With respect to $CCHW, watch for SBC next time. These guys are like many others in the US…..2020 has been a heck of a run in share price – and I expect we’ll see SBC get lit up like a mugger at a cop convention. The decision of where and when SBC is struck hard is a great view into the mind of management (or a signal that rough seas could be ahead ;)).
Hopefully we’ll get some segmentation. Also watch for SG&A next quarter too – the current ramp will put much upward pressure on every line item. Quality of execution over time is the rod and the ruler, and we’ve seen shortcomings before ($iAN immediately comes to mind).

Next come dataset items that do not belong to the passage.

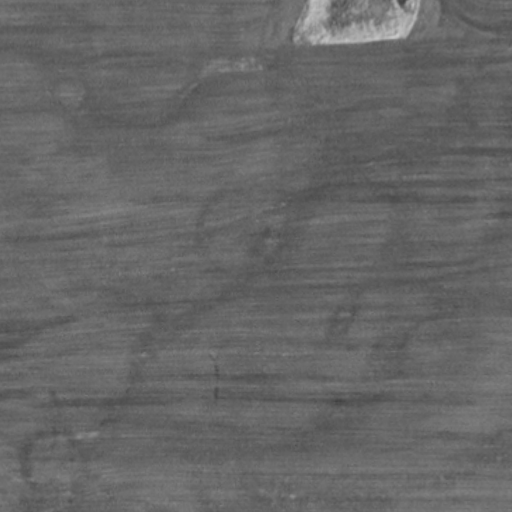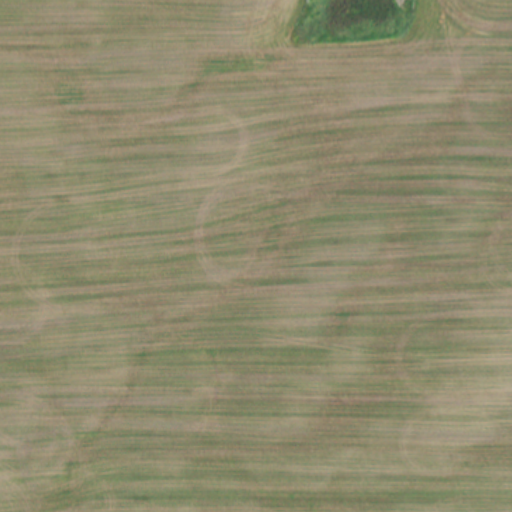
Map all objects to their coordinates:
crop: (256, 256)
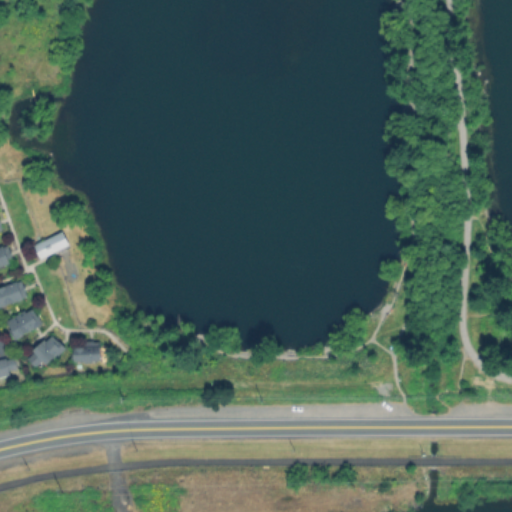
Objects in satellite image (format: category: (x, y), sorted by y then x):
park: (321, 183)
road: (463, 203)
road: (409, 220)
building: (0, 229)
road: (11, 234)
building: (49, 244)
building: (49, 244)
building: (4, 254)
building: (4, 254)
building: (10, 291)
building: (11, 292)
road: (52, 319)
building: (21, 321)
building: (22, 321)
building: (43, 350)
building: (43, 350)
building: (85, 351)
building: (85, 353)
building: (6, 365)
building: (5, 366)
road: (457, 383)
road: (255, 427)
road: (110, 448)
road: (255, 462)
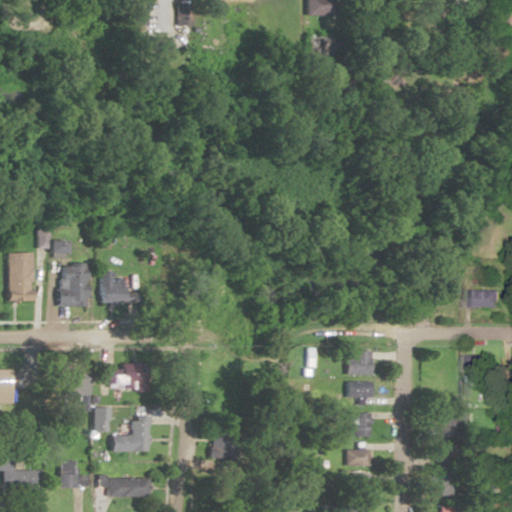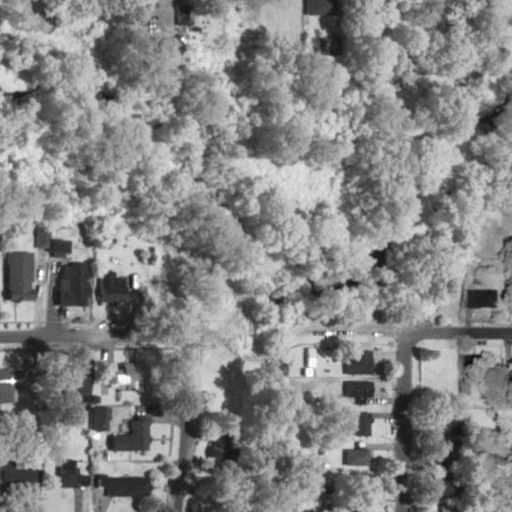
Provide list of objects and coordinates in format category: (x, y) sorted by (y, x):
building: (314, 7)
building: (135, 16)
building: (155, 43)
building: (51, 247)
building: (12, 276)
building: (65, 285)
building: (105, 287)
building: (199, 292)
building: (481, 299)
road: (463, 334)
road: (86, 336)
building: (350, 363)
building: (474, 368)
building: (120, 377)
building: (67, 383)
building: (2, 388)
building: (350, 389)
road: (395, 417)
road: (178, 422)
building: (354, 424)
building: (132, 433)
building: (446, 447)
building: (349, 457)
building: (63, 475)
building: (17, 479)
building: (353, 485)
building: (116, 486)
building: (349, 508)
building: (446, 508)
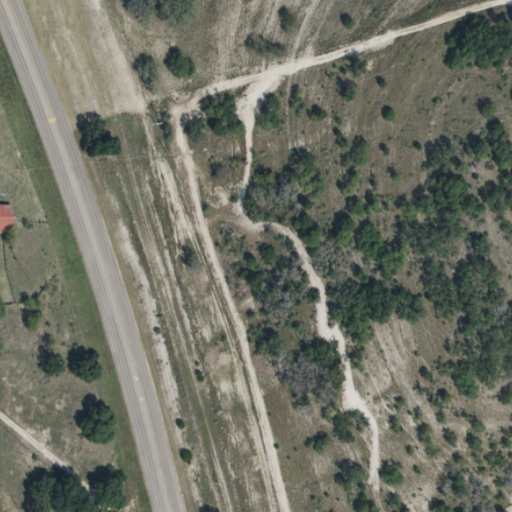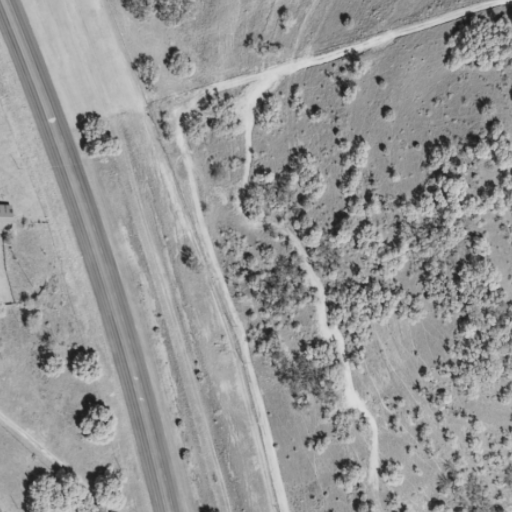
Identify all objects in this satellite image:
road: (18, 32)
building: (6, 220)
road: (111, 285)
road: (56, 462)
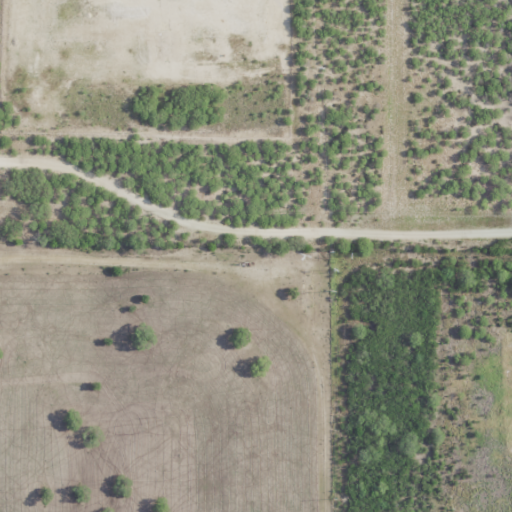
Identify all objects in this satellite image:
building: (304, 296)
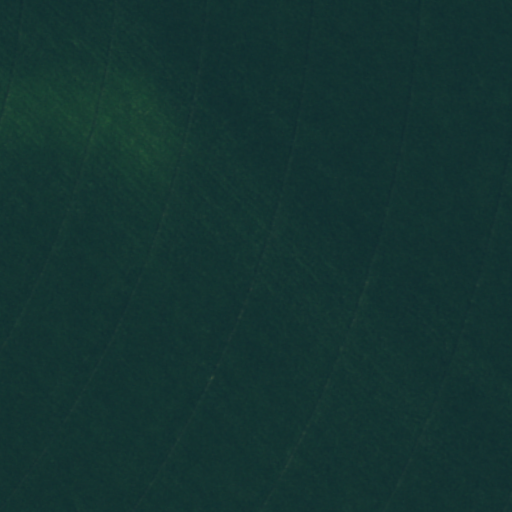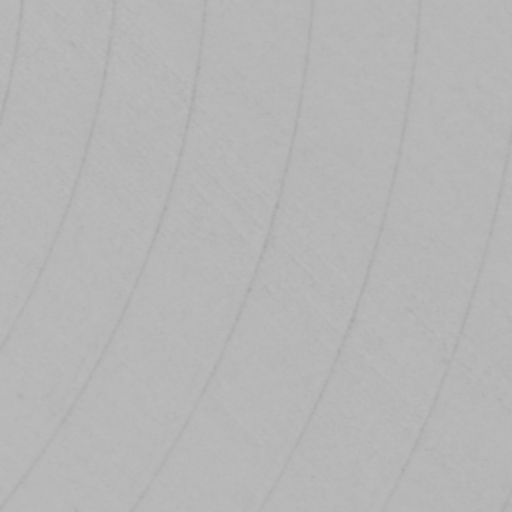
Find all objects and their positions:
building: (508, 272)
building: (225, 472)
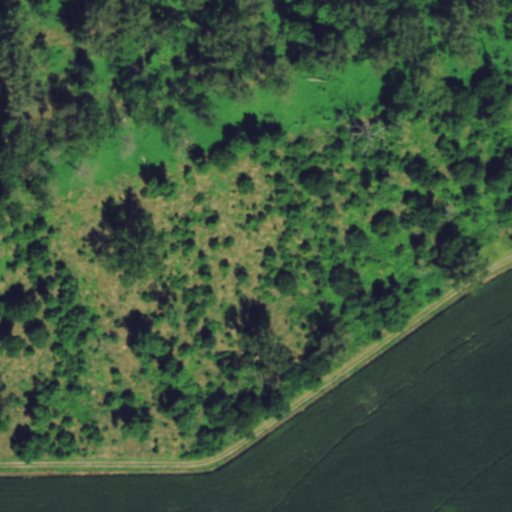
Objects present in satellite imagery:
road: (275, 417)
crop: (349, 439)
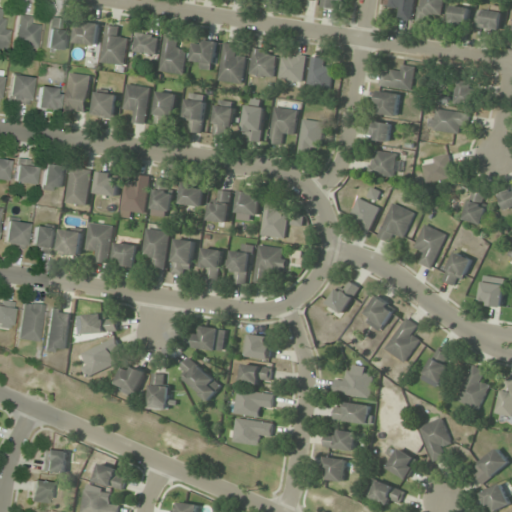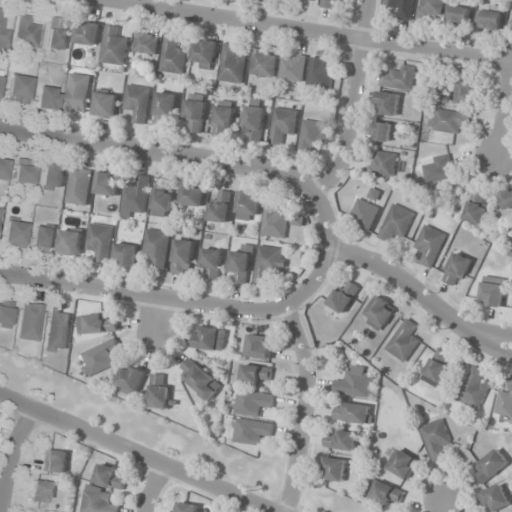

The quality of the assets acquired in TGS and Project Cannabis are somewhat distinct in the MSO space, inasmuch as these reside within ‘mature’ and competitive markets relatively speaking. Generally, these markets have attracted less interest from MSO’s due to profitability. Whether $CCHV can generate enough RoR to cover the cost of capital will be up to how good their financial models are, and how good they are operationally. Lots of promises – and like in other ‘roll-ups’ – acquisition depth and contribution will take time to discern. For now, the sales ramp is impressive, their share count is going to increase another 25% through acquisitions, on top of an asset base with which we have little visibility into.
Yep, it’s an MSO.
The preceding is the opinion of the author, and is in no way intended to be a recommendation to buy or sell any security or derivative. The author holds no position in any of the companies listed.